Hitachi has confirmed it has suspended work on the Wylfa Newydd nuclear power plant, a move which risks “blowing a hole” in the UK’s decarbonisation strategy.
But in a statement to parliament energy secretary Greg Clark has instead opened the door to alternative technologies, including more mature renewables, stepping into the void.
Earlier today Horizon Nuclear Power, the Hitachi unit responsible for the development of the Wylfa, confirmed that it was to suspend its nuclear development programme in the UK after it experienced difficulties in identifying financial partners.
“As a result we will be suspending the development of the Wylfa Newydd project, as well as work related to Oldbury, until a solution can be found. In the meantime we will take steps to reduce our presence but keep the option to resume development in future,” Duncan Hawthorne, chief executive at Horizon, said.
The decision is expected to result in the loss of thousands of potential jobs, despite Horizon stating that it would work to minimise the potential impacts.
“We will also engage closely with the many international and UK-based stakeholders who have strongly supported the project’s development, especially our lead host community of Anglesey in Wales, represented by the Isle of Anglesey County Council and Welsh Government, and the key representatives around Oldbury.”
Rumours had been swirling for some time that Hitachi was planning to pull back from its UK nuclear commitments, with numerous reports emerging in Japanese press over the last few months detailing the company’s trouble in finding project finance.
The government had to date resisted in commenting on the speculation, but today energy secretary Greg Clark made an oral statement to parliament.
Clark provided some candid details surrounding the government’s negotiations with Hitachi.

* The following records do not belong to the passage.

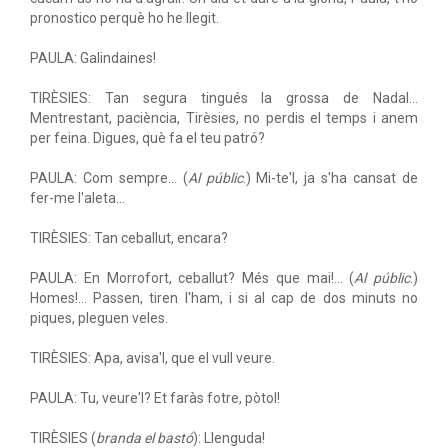
pronostico perquè ho he llegit.
PAULA: Galindaines!
TIRÈSIES: Tan segura tingués la grossa de Nadal...
Mentrestant, paciència, Tirèsies, no perdis el temps i anem
per feina. Digues, què fa el teu patró?
PAULA: Com sempre... (
Al públic
.) Mi-te'l, ja s'ha cansat de
fer-me l'aleta...
TIRÈSIES: Tan ceballut, encara?
PAULA: En Morrofort, ceballut? Més que mai!... (
Al públic
.)
Homes!... Passen, tiren l'ham, i si al cap de dos minuts no
piques, pleguen veles.
TIRÈSIES: Apa, avisa'l, que el vull veure.
PAULA: Tu, veure'l? Et faràs fotre, pòtol!
TIRÈSIES (
branda el bastó
): Llenguda!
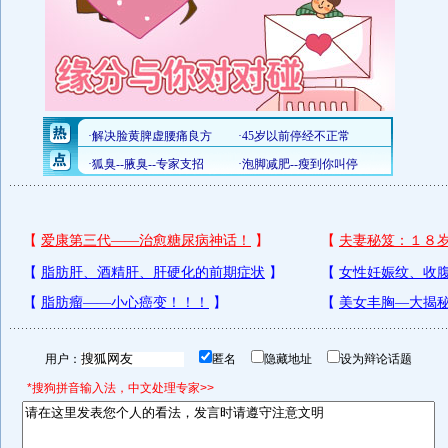
用户：
匿名
隐藏地址
设为辩论话题
*搜狗拼音输入法，中文处理专家>>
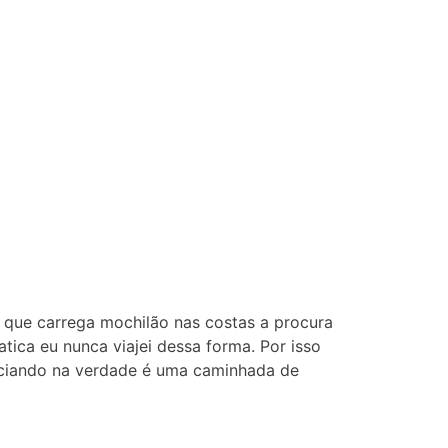
 que carrega mochilão nas costas a procura
tica eu nunca viajei dessa forma. Por isso
unciando na verdade é uma caminhada de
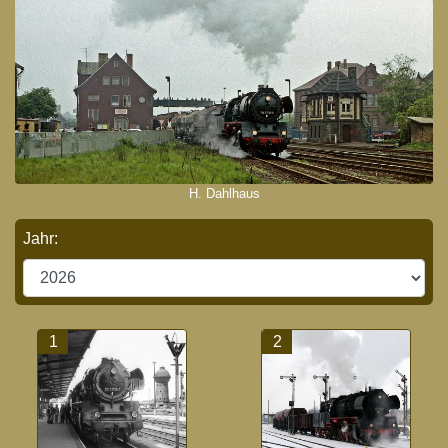
H. Dahlhaus
Jahr:
1
2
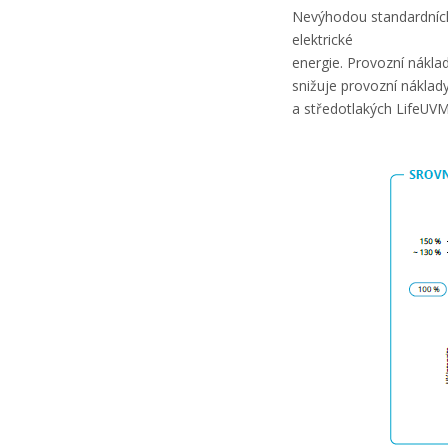
Nevýhodou standardních
elektrické
energie. Provozní náklad
snižuje provozní náklad
a středotlakých LifeUV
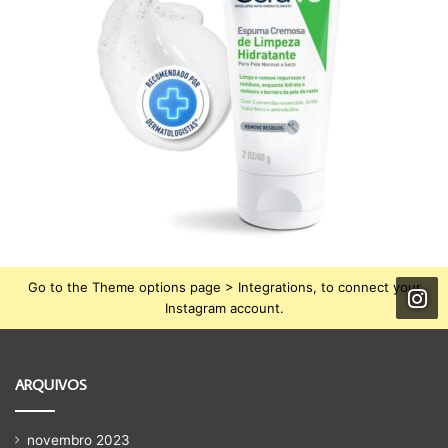
Go to the Theme options page > Integrations, to connect your
Instagram account.
ARQUIVOS
novembro 2023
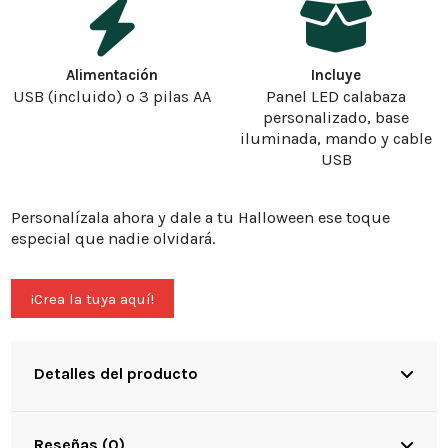
Alimentación
Incluye
USB (incluido) o 3 pilas AA
Panel LED calabaza
personalizado, base
iluminada, mando y cable
USB
Personalízala ahora y dale a tu Halloween ese toque
especial que nadie olvidará.
¡Crea la tuya aquí!
Detalles del producto
Reseñas (0)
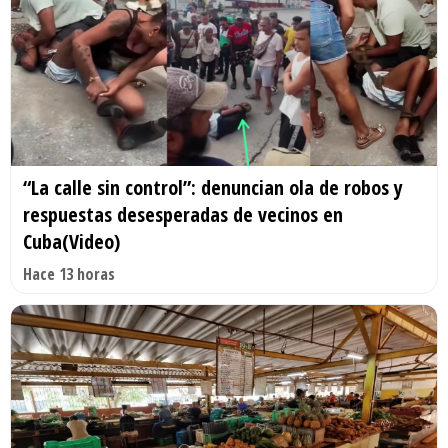
“La calle sin control”: denuncian ola de robos y
respuestas desesperadas de vecinos en
Cuba(Video)
Hace 13 horas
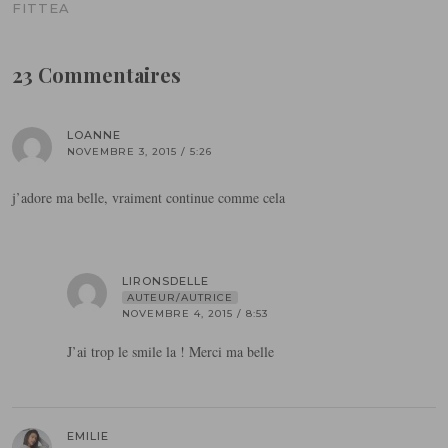
FITTEA
23 Commentaires
LOANNE
NOVEMBRE 3, 2015 / 5:26
j’adore ma belle, vraiment continue comme cela
LIRONSDELLE
AUTEUR/AUTRICE
NOVEMBRE 4, 2015 / 8:53
J’ai trop le smile la ! Merci ma belle
EMILIE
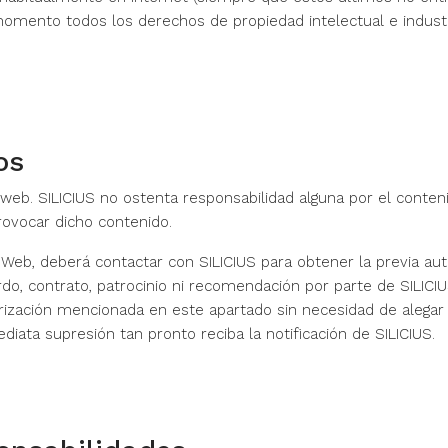
 momento todos los derechos de propiedad intelectual e indust
os
eb. SILICIUS no ostenta responsabilidad alguna por el conteni
rovocar dicho contenido.
 Web, deberá contactar con SILICIUS para obtener la previa auto
o, contrato, patrocinio ni recomendación por parte de SILICIUS
orización mencionada en este apartado sin necesidad de alegar 
iata supresión tan pronto reciba la notificación de SILICIUS.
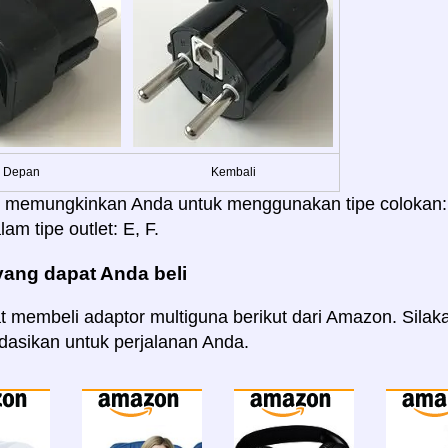
Depan
Kembali
i memungkinkan Anda untuk menggunakan tipe colokan: A, 
am tipe outlet: E, F.
yang dapat Anda beli
 membeli adaptor multiguna berikut dari Amazon. Silaka
asikan untuk perjalanan Anda.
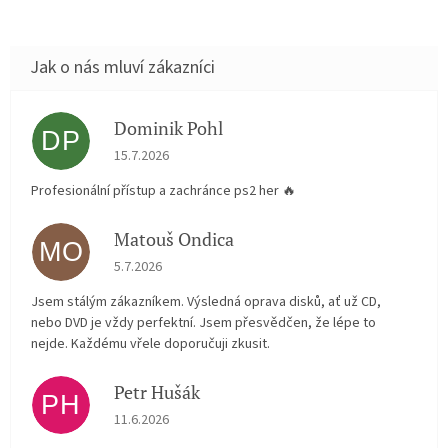
Dominik Pohl
DP
Hodnocení obchodu je 5 z 5 hvězdiček.
15.7.2026
Profesionální přístup a zachránce ps2 her 🔥
Matouš Ondica
MO
Hodnocení obchodu je 5 z 5 hvězdiček.
5.7.2026
Jsem stálým zákazníkem. Výsledná oprava disků, ať už CD,
nebo DVD je vždy perfektní. Jsem přesvědčen, že lépe to
nejde. Každému vřele doporučuji zkusit.
Petr Hušák
PH
Hodnocení obchodu je 5 z 5 hvězdiček.
11.6.2026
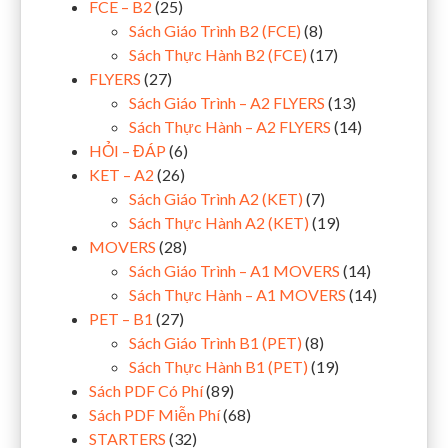
FCE – B2
(25)
Sách Giáo Trình B2 (FCE)
(8)
Sách Thực Hành B2 (FCE)
(17)
FLYERS
(27)
Sách Giáo Trình – A2 FLYERS
(13)
Sách Thực Hành – A2 FLYERS
(14)
HỎI – ĐÁP
(6)
KET – A2
(26)
Sách Giáo Trình A2 (KET)
(7)
Sách Thực Hành A2 (KET)
(19)
MOVERS
(28)
Sách Giáo Trình – A1 MOVERS
(14)
Sách Thực Hành – A1 MOVERS
(14)
PET – B1
(27)
Sách Giáo Trình B1 (PET)
(8)
Sách Thực Hành B1 (PET)
(19)
Sách PDF Có Phí
(89)
Sách PDF Miễn Phí
(68)
STARTERS
(32)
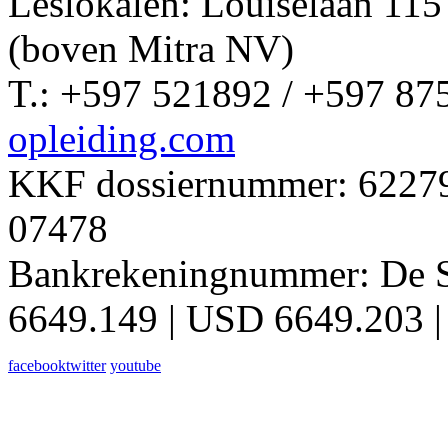
Leslokalen: Louiselaan 11
(boven Mitra NV)
T.: +597 521892 / +597 87
opleiding.com
KKF dossiernummer: 62279 
07478
Bankrekeningnummer: De 
6649.149 | USD 6649.203 |
facebook
twitter
youtube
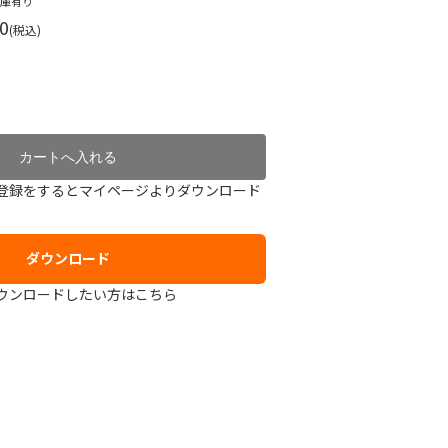
在庫有り
0
(税込)
登録をするとマイページよりダウンロード
ダウンロード
ウンロードしたい方はこちら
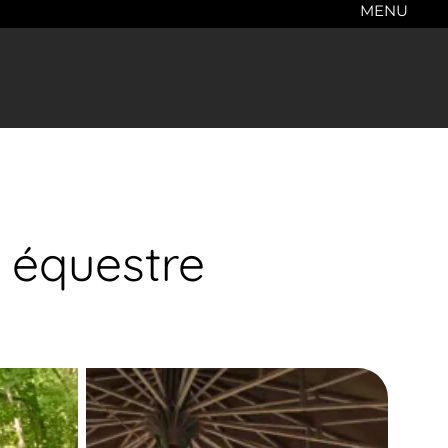
MENU
 équestre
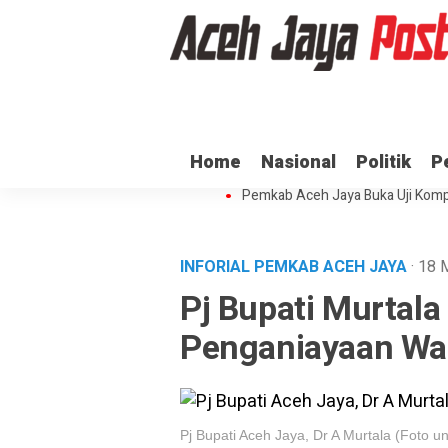
Ratusan ASN di Aceh Jaya Belum 
Home
Nasional
Politik
P
Dua Oknum Anggota Polda Aceh D
Pemkab Aceh Jaya Buka Uji Komp
INFORIAL PEMKAB ACEH JAYA
· 18
Pj Bupati Murtal
Penganiayaan Wa
Pj Bupati Aceh Jaya, Dr A Murtala (Foto u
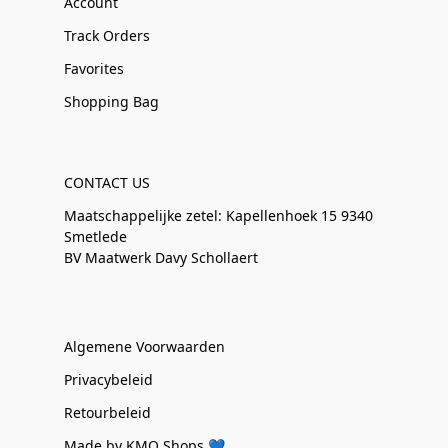
Account
Track Orders
Favorites
Shopping Bag
CONTACT US
Maatschappelijke zetel: Kapellenhoek 15 9340
Smetlede
BV Maatwerk Davy Schollaert
Algemene Voorwaarden
Privacybeleid
Retourbeleid
Made by KMO Shops 💙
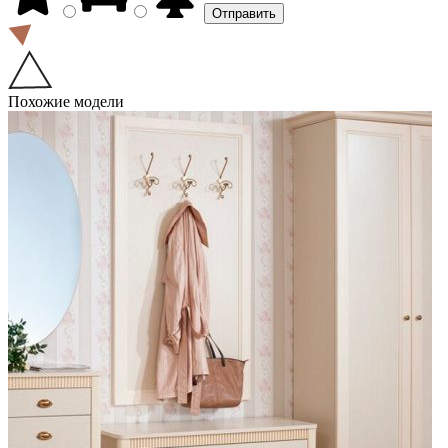
Похожие модели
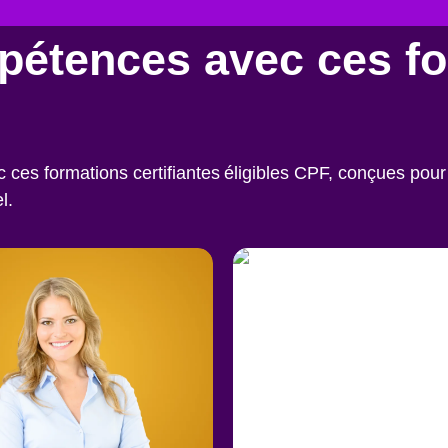
pétences avec ces f
es formations certifiantes éligibles CPF, conçues pour 
l.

He revealed that the government was prepared to take a one-third equity stake in the project, that it was also willing to consider providing all of the required debt financing to complete construction and, perhaps most pertinently, that it was to consider providing a Contract for Difference to the Wylfa project with a strike price “expected to be no more [than] £75 per megawatt hour”.
Such a strike price would have seen Wylfa generate power at a similar price to EDF’s Hinkley Point C reactor, a project which has been repeatedly attacked for its price. Clark however pointed towards £75/MWh as an upper limit for the project, arguing that he could not justify going above “given the declining costs of alternative technologies”.
Alternative technologies
Clark started his parliamentary address by stating that the economics of energy market had “changed significantly” in recent years, pointing specifically at the cost reductions in renewables that now require “very little public subsidy and will soon require none”.
“We have also seen a strengthening in the pipeline of projects coming forward, meaning that renewable energy may now not just be cheap, but also readily available,” Clark said, before arguing that new nuclear economics had not seen the same kind of reductions.
“Across the world, a combination of factors including tighter safety regulations, have seen the cost of most new nuclear projects increase, as the cost of alternatives has fallen and the cost of construction has risen.
“This has made the challenge of attracting private finance into projects more difficult than ever, with investors favouring other technologies that are less capital-intensive upfront, quicker to build, and less exposed to cost overruns,” Clark said.
This would appear to be opening the door to an abrupt change in energy policy, despite Clark going on to argue that diversity in the country’s energy mix is still being sought after.
The Energy and Climate Intelligence Unit (ECIU) today published a briefing on how alternative low carbon power sources could plug the ‘nuclear gap’ having stated that the government’s plan to roll out six new nuclear power stations looked “increasingly parlous”.
The ECIU assessment argues that a suite of renewables technologies – 80% provided by onshore and offshore wind, 20% by solar PV – would provide the same equivalent firm capacity as the prospective Moorside, Wylfa and Sizewell C nuclear plant at an average price of £50-65/MWh, including the cost of system balancing such intermittent generation would require.
Such an average price is representative of a 13 – 33% discount on the cost of new nuclear.
Blowing a hole in government plans
Emma Pinchbeck, chief executive at Renwable UK, said Hitachi’s announcement risked “blowing a hole” in the government’s carbon targets.
“We have the technologies, like renewables and nuclear, that can deliver a low carbon energy system and Government is rightly backing our world leading offshore wind sector, which can meet a third of our power needs by 2030,” she said.
But doing so would require a wholesale review of government policy, Pinchbeck argued.
“As the cheapest source of new power, onshore wind can make a major contribution to the UK’s clean growth ambitions. We have a pipeline of shovel-ready onshore wind projects that can provide cheap power to consumers and help close the gap on our carbon targets and it’s time Government allowed onshore wind compete on a level-playing field, including letting projects compete for Contracts for Difference.”
Energy UK chief Lawrence Slade was however more measured, insisting it was disappointing to see work at Wylfa suspended.
“It is important that low carbon, secure sources of generation, such as nuclear, can get the necessary investment to enable them to help meet the energy needs of consumers and our country over the coming decades. Therefore we urge the government to continue to work with the energy industry and investors to ensure projects like this can go ahead.”